**Problem to work on**. Look through the lines below and extract each one that contains "expression".

(Source records)
********

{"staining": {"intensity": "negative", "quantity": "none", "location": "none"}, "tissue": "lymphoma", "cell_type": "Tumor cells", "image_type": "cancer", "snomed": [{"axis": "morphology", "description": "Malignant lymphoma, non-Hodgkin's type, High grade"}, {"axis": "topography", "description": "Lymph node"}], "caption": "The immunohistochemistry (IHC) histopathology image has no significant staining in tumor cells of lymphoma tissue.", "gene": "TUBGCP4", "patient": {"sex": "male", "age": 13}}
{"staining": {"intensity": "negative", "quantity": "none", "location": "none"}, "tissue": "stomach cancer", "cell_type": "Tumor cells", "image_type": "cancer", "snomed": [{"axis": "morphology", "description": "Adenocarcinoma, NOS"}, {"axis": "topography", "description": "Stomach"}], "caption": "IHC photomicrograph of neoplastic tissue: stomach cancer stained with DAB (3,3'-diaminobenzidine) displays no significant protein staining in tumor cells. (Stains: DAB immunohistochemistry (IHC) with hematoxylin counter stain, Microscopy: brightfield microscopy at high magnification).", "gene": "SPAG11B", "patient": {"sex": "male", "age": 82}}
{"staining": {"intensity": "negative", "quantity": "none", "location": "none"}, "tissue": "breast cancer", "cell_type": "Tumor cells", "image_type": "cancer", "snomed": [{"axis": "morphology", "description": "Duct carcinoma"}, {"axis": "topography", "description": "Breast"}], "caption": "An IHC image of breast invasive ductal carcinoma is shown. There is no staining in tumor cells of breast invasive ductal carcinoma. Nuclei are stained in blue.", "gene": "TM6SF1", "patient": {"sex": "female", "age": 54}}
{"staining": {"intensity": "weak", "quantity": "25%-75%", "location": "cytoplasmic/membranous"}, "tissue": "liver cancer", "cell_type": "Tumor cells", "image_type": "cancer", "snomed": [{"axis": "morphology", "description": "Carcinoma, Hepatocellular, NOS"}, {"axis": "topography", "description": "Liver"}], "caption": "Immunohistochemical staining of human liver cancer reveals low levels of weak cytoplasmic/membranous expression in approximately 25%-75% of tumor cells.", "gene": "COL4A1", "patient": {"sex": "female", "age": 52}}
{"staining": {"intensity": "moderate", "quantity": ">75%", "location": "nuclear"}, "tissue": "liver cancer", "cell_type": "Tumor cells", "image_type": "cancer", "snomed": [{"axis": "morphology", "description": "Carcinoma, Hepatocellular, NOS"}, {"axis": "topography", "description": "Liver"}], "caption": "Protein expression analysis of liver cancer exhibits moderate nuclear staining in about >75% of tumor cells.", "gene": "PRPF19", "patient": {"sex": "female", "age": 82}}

********

**Result of this task**.
{"staining": {"intensity": "weak", "quantity": "25%-75%", "location": "cytoplasmic/membranous"}, "tissue": "liver cancer", "cell_type": "Tumor cells", "image_type": "cancer", "snomed": [{"axis": "morphology", "description": "Carcinoma, Hepatocellular, NOS"}, {"axis": "topography", "description": "Liver"}], "caption": "Immunohistochemical staining of human liver cancer reveals low levels of weak cytoplasmic/membranous expression in approximately 25%-75% of tumor cells.", "gene": "COL4A1", "patient": {"sex": "female", "age": 52}}
{"staining": {"intensity": "moderate", "quantity": ">75%", "location": "nuclear"}, "tissue": "liver cancer", "cell_type": "Tumor cells", "image_type": "cancer", "snomed": [{"axis": "morphology", "description": "Carcinoma, Hepatocellular, NOS"}, {"axis": "topography", "description": "Liver"}], "caption": "Protein expression analysis of liver cancer exhibits moderate nuclear staining in about >75% of tumor cells.", "gene": "PRPF19", "patient": {"sex": "female", "age": 82}}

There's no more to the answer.